AMPK: Mechanisms of Cellular Energy Sensing and Restoration of Metabolic Balance

Abstract

AMPK is a highly conserved master regulator of metabolism, which restores energy balance during metabolic stress both at the cellular and physiological levels. The identification of numerous AMPK targets has helped explain how AMPK restores energy homeostasis. Recent advancements illustrate novel mechanisms of AMPK regulation, including changes in subcellular localization and phosphorylation by non-canonical upstream kinases. Notably, the therapeutic potential of AMPK is widely recognized and heavily pursued for treatment of metabolic diseases such as diabetes, but also obesity, inflammation, and cancer. Moreover, the recently solved crystal structure of AMPK has shed light both into how nucleotides activate AMPK and, importantly, also into the sites bound by small molecule activators, thus providing a path for improved drugs.

Keywords: AMPK; energy restoration; metabolic adaptation; therapeutic activation; trimeric complex.
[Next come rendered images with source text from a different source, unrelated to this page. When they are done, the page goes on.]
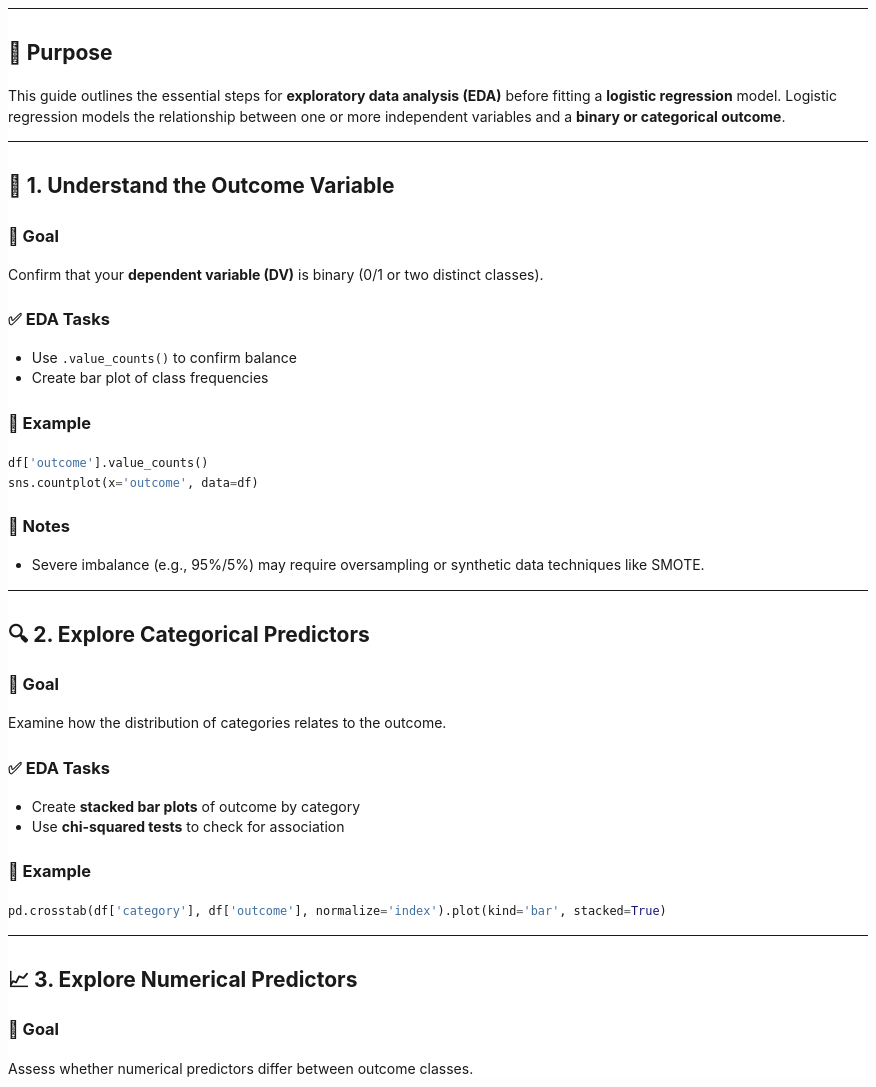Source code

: ___

## 🎯 Purpose
This guide outlines the essential steps for **exploratory data analysis (EDA)** before fitting a **logistic regression** model. Logistic regression models the relationship between one or more independent variables and a **binary or categorical outcome**.

---

## 🧭 1. Understand the Outcome Variable

### 🧠 Goal
Confirm that your **dependent variable (DV)** is binary (0/1 or two distinct classes).

### ✅ EDA Tasks
- Use `.value_counts()` to confirm balance
- Create bar plot of class frequencies

### 🐍 Example
```python
df['outcome'].value_counts()
sns.countplot(x='outcome', data=df)
```

### 📌 Notes
- Severe imbalance (e.g., 95%/5%) may require oversampling or synthetic data techniques like SMOTE.

---

## 🔍 2. Explore Categorical Predictors

### 🧠 Goal
Examine how the distribution of categories relates to the outcome.

### ✅ EDA Tasks
- Create **stacked bar plots** of outcome by category
- Use **chi-squared tests** to check for association

### 🐍 Example
```python
pd.crosstab(df['category'], df['outcome'], normalize='index').plot(kind='bar', stacked=True)
```

---

## 📈 3. Explore Numerical Predictors

### 🧠 Goal
Assess whether numerical predictors differ between outcome classes.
Figure 1. Domains and structure of the AMPK complex

A) AMPK exists as a trimeric complex consisting of a catalytic subunit (α) and two regulatory subunits (β and γ). The main protein domains are shown. Abbreviations: AID (autoinhibitory domain), CTD (C-terminus domain), NTD (N-terminus domain), CBM (carbohydrate-binding module), CBS (cystathionine β-synthase repeats), RIM (regulatory-subunit-interacting motif), ST-loop (serine/threonine enriched loop). B) The crystal structure of the AMPK α2β1γ1 trimeric complex is shown. Major structural domains are indicated. The structure shows the activator A769662 bound to a pocket formed by the interface between the kinase domain and the CBM. Also shown are two AMP molecules bound to site 3 and site 4, respectively, and phospho-Thr172. The ST-loop in the α-subunit and the myristoylation site in the β-subunit are not resolved in this structure. Structure sourced and adapted from PDB file 4CFF, using PyMOL software.
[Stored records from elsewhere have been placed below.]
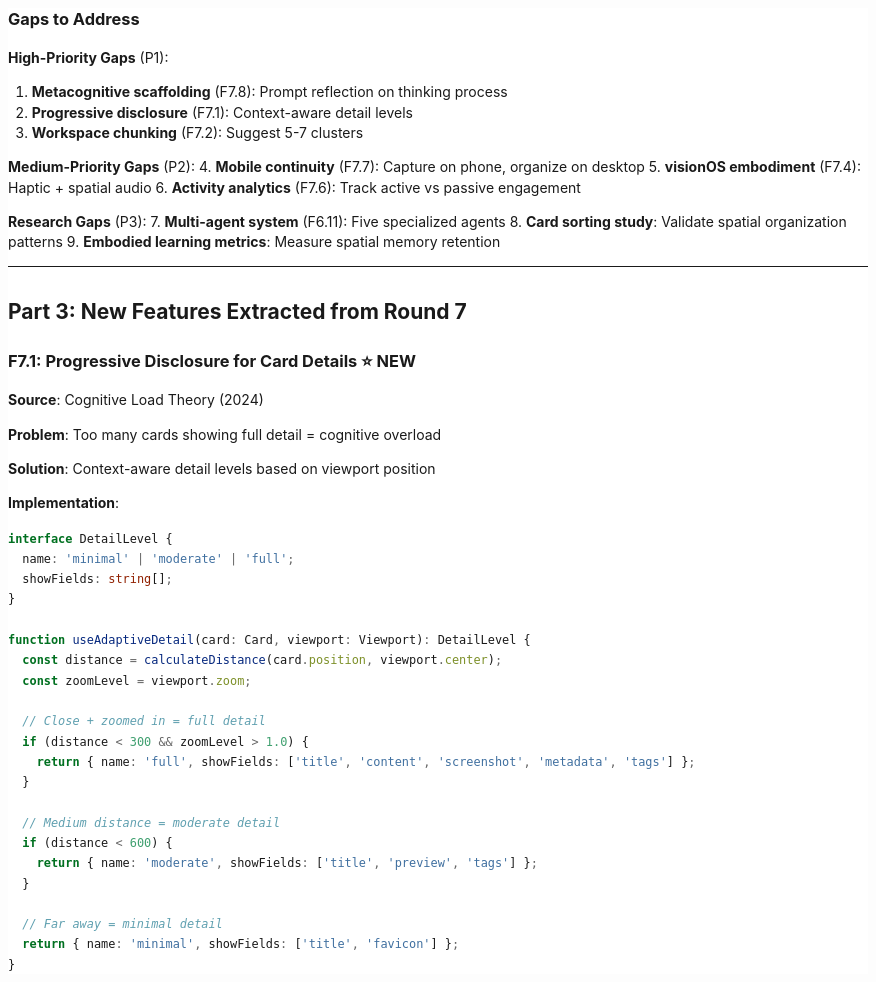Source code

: ### Gaps to Address

**High-Priority Gaps** (P1):
1. **Metacognitive scaffolding** (F7.8): Prompt reflection on thinking process
2. **Progressive disclosure** (F7.1): Context-aware detail levels
3. **Workspace chunking** (F7.2): Suggest 5-7 clusters

**Medium-Priority Gaps** (P2):
4. **Mobile continuity** (F7.7): Capture on phone, organize on desktop
5. **visionOS embodiment** (F7.4): Haptic + spatial audio
6. **Activity analytics** (F7.6): Track active vs passive engagement

**Research Gaps** (P3):
7. **Multi-agent system** (F6.11): Five specialized agents
8. **Card sorting study**: Validate spatial organization patterns
9. **Embodied learning metrics**: Measure spatial memory retention

---

## Part 3: New Features Extracted from Round 7

### F7.1: Progressive Disclosure for Card Details ⭐ NEW

**Source**: Cognitive Load Theory (2024)

**Problem**: Too many cards showing full detail = cognitive overload

**Solution**: Context-aware detail levels based on viewport position

**Implementation**:
```typescript
interface DetailLevel {
  name: 'minimal' | 'moderate' | 'full';
  showFields: string[];
}

function useAdaptiveDetail(card: Card, viewport: Viewport): DetailLevel {
  const distance = calculateDistance(card.position, viewport.center);
  const zoomLevel = viewport.zoom;

  // Close + zoomed in = full detail
  if (distance < 300 && zoomLevel > 1.0) {
    return { name: 'full', showFields: ['title', 'content', 'screenshot', 'metadata', 'tags'] };
  }

  // Medium distance = moderate detail
  if (distance < 600) {
    return { name: 'moderate', showFields: ['title', 'preview', 'tags'] };
  }

  // Far away = minimal detail
  return { name: 'minimal', showFields: ['title', 'favicon'] };
}
```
Figure 2. Upstream regulation of AMPK and metabolic consequences of AMPK activation

Phosphorylation by upstream kinases is the main AMPK activating event. The regulation of AMPK phosphorylation can be nucleotide-dependent (canonical regulation), resulting from changes in AMP:ATP or ADP:ATP ratios that are induced by a variety of energy stresses. Several important alternative modes of AMPK regulation have been described, which can be classified as nucleotide-independent regulation. In response to energy stress AMPK restores ATP levels by acutely inhibiting ATP-consuming biosynthetic pathways while simultaneously activating catabolic pathways that regenerate ATP through the breakdown of macromolecules. Some of the metabolic processes that are affected by AMPK activation are shown.

Figure 3. Substrates of AMPK regulate multiple metabolic processes in cells

AMPK is phosphorylated and activated by LKB1 and CAMKKβ in response to stimuli that increase AMP/ADP levels (energy stress) or Ca²⁺ flux, respectively. Once active, AMPK induces metabolic changes through the phosphorylation of substrates. Some of the best established metabolic processes regulated by AMPK are shown, together with the relevant substrates.

Figure 4. AMPK activating compounds

Compounds that activate AMPK can be divided into three categories, depending on the mechanism used to activate AMPK. Examples of some of these compounds are shown.